*** RAW DATA ***
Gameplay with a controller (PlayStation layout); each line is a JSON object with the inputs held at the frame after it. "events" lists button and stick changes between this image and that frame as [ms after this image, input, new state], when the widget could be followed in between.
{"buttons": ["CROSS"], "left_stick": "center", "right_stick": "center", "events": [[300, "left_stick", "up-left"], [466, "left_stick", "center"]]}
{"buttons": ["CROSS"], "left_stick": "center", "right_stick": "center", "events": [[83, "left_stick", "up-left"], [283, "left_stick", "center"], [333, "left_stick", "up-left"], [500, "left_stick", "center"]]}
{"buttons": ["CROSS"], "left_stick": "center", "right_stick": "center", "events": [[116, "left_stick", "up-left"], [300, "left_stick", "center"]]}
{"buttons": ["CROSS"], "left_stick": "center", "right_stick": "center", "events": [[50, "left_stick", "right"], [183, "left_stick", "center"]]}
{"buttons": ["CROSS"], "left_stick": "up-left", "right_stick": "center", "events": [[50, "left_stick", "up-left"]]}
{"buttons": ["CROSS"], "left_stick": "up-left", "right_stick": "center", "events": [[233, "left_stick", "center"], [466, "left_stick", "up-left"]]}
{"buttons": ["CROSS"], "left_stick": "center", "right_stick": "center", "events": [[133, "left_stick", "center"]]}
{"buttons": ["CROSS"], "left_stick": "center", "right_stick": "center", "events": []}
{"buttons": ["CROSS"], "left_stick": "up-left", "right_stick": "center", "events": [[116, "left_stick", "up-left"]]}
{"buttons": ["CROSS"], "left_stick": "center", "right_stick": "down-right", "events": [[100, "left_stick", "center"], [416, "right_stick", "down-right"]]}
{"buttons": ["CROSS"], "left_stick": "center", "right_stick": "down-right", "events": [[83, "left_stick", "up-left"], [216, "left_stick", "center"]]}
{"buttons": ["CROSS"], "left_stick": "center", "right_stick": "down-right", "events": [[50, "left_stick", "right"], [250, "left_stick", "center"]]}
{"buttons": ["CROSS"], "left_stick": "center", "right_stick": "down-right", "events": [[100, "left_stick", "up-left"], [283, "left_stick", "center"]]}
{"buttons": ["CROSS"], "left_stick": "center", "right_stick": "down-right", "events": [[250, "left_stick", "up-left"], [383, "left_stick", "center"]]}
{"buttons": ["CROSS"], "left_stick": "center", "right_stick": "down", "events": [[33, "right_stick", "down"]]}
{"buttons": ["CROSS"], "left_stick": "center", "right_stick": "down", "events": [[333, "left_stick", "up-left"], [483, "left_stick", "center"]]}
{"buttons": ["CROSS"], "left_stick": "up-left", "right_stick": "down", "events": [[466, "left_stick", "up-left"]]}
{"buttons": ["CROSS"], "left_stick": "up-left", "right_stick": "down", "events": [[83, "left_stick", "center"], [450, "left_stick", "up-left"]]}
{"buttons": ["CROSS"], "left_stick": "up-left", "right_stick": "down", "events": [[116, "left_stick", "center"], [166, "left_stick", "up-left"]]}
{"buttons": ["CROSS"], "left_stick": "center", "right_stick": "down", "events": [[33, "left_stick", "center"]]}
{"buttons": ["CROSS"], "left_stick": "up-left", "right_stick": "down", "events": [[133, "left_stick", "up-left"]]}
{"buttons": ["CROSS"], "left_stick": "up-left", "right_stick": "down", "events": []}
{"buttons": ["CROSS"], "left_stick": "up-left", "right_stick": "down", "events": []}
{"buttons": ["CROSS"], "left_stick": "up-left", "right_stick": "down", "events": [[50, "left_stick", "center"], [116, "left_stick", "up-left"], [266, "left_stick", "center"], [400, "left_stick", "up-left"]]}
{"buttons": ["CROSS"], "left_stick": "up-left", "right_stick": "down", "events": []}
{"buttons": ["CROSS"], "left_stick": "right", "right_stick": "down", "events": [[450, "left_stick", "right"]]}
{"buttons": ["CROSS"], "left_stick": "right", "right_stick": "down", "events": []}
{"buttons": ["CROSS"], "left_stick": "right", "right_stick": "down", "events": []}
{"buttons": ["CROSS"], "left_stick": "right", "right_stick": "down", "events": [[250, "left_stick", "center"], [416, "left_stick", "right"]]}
***
■ **EXERCISE DESCRIPTION**
Give each line of the records above again, unchanged.

■ **RESPONSE TO THE TASK**
Gameplay with a controller (PlayStation layout); each line is a JSON object with the inputs held at the frame after it. "events" lists button and stick changes between this image and that frame as [ms after this image, input, new state], when the widget could be followed in between.
{"buttons": ["CROSS"], "left_stick": "center", "right_stick": "center", "events": [[300, "left_stick", "up-left"], [466, "left_stick", "center"]]}
{"buttons": ["CROSS"], "left_stick": "center", "right_stick": "center", "events": [[83, "left_stick", "up-left"], [283, "left_stick", "center"], [333, "left_stick", "up-left"], [500, "left_stick", "center"]]}
{"buttons": ["CROSS"], "left_stick": "center", "right_stick": "center", "events": [[116, "left_stick", "up-left"], [300, "left_stick", "center"]]}
{"buttons": ["CROSS"], "left_stick": "center", "right_stick": "center", "events": [[50, "left_stick", "right"], [183, "left_stick", "center"]]}
{"buttons": ["CROSS"], "left_stick": "up-left", "right_stick": "center", "events": [[50, "left_stick", "up-left"]]}
{"buttons": ["CROSS"], "left_stick": "up-left", "right_stick": "center", "events": [[233, "left_stick", "center"], [466, "left_stick", "up-left"]]}
{"buttons": ["CROSS"], "left_stick": "center", "right_stick": "center", "events": [[133, "left_stick", "center"]]}
{"buttons": ["CROSS"], "left_stick": "center", "right_stick": "center", "events": []}
{"buttons": ["CROSS"], "left_stick": "up-left", "right_stick": "center", "events": [[116, "left_stick", "up-left"]]}
{"buttons": ["CROSS"], "left_stick": "center", "right_stick": "down-right", "events": [[100, "left_stick", "center"], [416, "right_stick", "down-right"]]}
{"buttons": ["CROSS"], "left_stick": "center", "right_stick": "down-right", "events": [[83, "left_stick", "up-left"], [216, "left_stick", "center"]]}
{"buttons": ["CROSS"], "left_stick": "center", "right_stick": "down-right", "events": [[50, "left_stick", "right"], [250, "left_stick", "center"]]}
{"buttons": ["CROSS"], "left_stick": "center", "right_stick": "down-right", "events": [[100, "left_stick", "up-left"], [283, "left_stick", "center"]]}
{"buttons": ["CROSS"], "left_stick": "center", "right_stick": "down-right", "events": [[250, "left_stick", "up-left"], [383, "left_stick", "center"]]}
{"buttons": ["CROSS"], "left_stick": "center", "right_stick": "down", "events": [[33, "right_stick", "down"]]}
{"buttons": ["CROSS"], "left_stick": "center", "right_stick": "down", "events": [[333, "left_stick", "up-left"], [483, "left_stick", "center"]]}
{"buttons": ["CROSS"], "left_stick": "up-left", "right_stick": "down", "events": [[466, "left_stick", "up-left"]]}
{"buttons": ["CROSS"], "left_stick": "up-left", "right_stick": "down", "events": [[83, "left_stick", "center"], [450, "left_stick", "up-left"]]}
{"buttons": ["CROSS"], "left_stick": "up-left", "right_stick": "down", "events": [[116, "left_stick", "center"], [166, "left_stick", "up-left"]]}
{"buttons": ["CROSS"], "left_stick": "center", "right_stick": "down", "events": [[33, "left_stick", "center"]]}
{"buttons": ["CROSS"], "left_stick": "up-left", "right_stick": "down", "events": [[133, "left_stick", "up-left"]]}
{"buttons": ["CROSS"], "left_stick": "up-left", "right_stick": "down", "events": []}
{"buttons": ["CROSS"], "left_stick": "up-left", "right_stick": "down", "events": []}
{"buttons": ["CROSS"], "left_stick": "up-left", "right_stick": "down", "events": [[50, "left_stick", "center"], [116, "left_stick", "up-left"], [266, "left_stick", "center"], [400, "left_stick", "up-left"]]}
{"buttons": ["CROSS"], "left_stick": "up-left", "right_stick": "down", "events": []}
{"buttons": ["CROSS"], "left_stick": "right", "right_stick": "down", "events": [[450, "left_stick", "right"]]}
{"buttons": ["CROSS"], "left_stick": "right", "right_stick": "down", "events": []}
{"buttons": ["CROSS"], "left_stick": "right", "right_stick": "down", "events": []}
{"buttons": ["CROSS"], "left_stick": "right", "right_stick": "down", "events": [[250, "left_stick", "center"], [416, "left_stick", "right"]]}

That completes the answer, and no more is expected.